L’homme moderne, par sa crainte systématique du désordre, son éducation au pragmatisme, sa culture de l’immédiat, de la compétition et du jugement, ne perçoit pas encore très bien la nature des pratiques et des enjeux de sociétés que ses critères – après tout subjectifs – de développement amènent à qualifier de régressives. Aveuglé par l’arrogance technologique, militaire ou encore livresque, et sans doute aussi par paresse, il s’enferme dans l’incompréhension. Mais rien n’est incompréhensible, et l’expérience est une première étape de cette tolérance essentielle qu’exige l’assimilation de la différence, fût-elle individuelle ou culturelle.
Français, Anglais, Russes, Chinois… Peu importe l’identité et les intentions de la « puissance influente » que nos pauvres médias et nous avons désignée, car l’Afrique n’a fondamentalement besoin que d’elle-même et elle le sait.
Je terminerai ici par une réflexion peut-être plus personnelle : le 11 février dernier est décédé dans un accident de la route, à 24 ans, l’ami Kelvin Kiptum, marathonien kényan que tous les amoureux et pratiquants de course de fond (dont je suis, ayant par ailleurs exercé en Égypte et au Maroc comme entraîneur d’athlétisme auprès des jeunes) connaissent et pleurent. Kelvin avait décroché à l’automne 2023 le record du monde du marathon, et était pressenti aux prochains Jeux Olympiques pour être le premier coureur de l’histoire à boucler les 42km en moins de 2 heures.

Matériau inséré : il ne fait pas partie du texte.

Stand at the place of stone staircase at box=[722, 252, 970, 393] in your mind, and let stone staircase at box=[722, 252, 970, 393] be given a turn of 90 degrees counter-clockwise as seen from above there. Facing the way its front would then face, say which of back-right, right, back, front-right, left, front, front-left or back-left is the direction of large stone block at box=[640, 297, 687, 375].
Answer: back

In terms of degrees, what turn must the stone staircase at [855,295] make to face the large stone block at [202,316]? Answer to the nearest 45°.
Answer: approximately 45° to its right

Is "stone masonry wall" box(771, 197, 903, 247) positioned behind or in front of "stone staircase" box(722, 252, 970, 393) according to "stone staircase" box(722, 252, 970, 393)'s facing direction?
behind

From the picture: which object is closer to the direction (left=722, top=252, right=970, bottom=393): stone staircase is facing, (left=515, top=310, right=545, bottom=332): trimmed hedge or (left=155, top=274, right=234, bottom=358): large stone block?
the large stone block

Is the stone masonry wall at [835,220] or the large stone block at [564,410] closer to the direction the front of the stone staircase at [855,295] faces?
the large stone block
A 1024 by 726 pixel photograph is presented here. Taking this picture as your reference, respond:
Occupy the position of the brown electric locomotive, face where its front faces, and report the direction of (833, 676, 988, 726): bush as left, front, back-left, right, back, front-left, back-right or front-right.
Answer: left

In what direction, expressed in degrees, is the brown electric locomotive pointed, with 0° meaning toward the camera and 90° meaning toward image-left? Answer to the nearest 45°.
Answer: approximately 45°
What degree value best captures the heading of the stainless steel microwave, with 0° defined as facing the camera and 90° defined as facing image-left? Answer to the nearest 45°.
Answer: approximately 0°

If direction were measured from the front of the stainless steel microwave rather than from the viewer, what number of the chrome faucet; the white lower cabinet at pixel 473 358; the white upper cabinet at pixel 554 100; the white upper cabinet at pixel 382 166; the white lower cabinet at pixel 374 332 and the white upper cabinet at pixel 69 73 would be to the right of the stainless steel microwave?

Kelvin était au volant, non loin de ses pistes d’entraînement de la vallée du Rift, et a emporté dans la mort son fidèle entraîneur et modèle lorsqu’il était enfant, le Rwandais Gervais Hakizimana, alors passager du véhicule. On sait que les accidents de la circulation sont fréquents sur ces voies tourmentées, et que le respect du code de la route reste souvent très approximatif de la part des usagers. Après coup, toutes sortes de questions viennent à l’esprit de celui qui a été habitué aux politiques sécuritaires considérant le progrès comme la recherche du risque zéro (je parle de l’esprit rationaliste occidental en particulier) : si la chaussée avait été correctement formée ? Si la voiture avait été plus régulièrement contrôlée ? Si le conducteur avait été sensibilisé au respect des limites de vitesse et du port de la ceinture ? Etc. Peut-être aurait-on évité un drame ?
En réalité, si elles nous semblent évidentes, ces interrogations ne viennent pas nécessairement à l’esprit de celui qui a toujours été confronté, aux yeux de l’observateur occidental, aux aléas d’une société « sous-développée » (c’est-à-dire non industrialisée, et que je qualifierais de définitivement mystique) – d’un point de vue matériel, sanitaire ou sécuritaire –, car c’est cela aussi, la force et la singularité de l’âme africaine : savoir accepter les malheurs pour que surgissent de nouveaux miracles. Pour que naissent et grandissent, dans les villages les plus reculés, dans les fermes les plus inaccessibles, de nouveaux Kelvin Kiptum. Non pas portés par le désir de performance ou l’idée de domination, mais par l’urgence de l’amour et de la reconnaissance.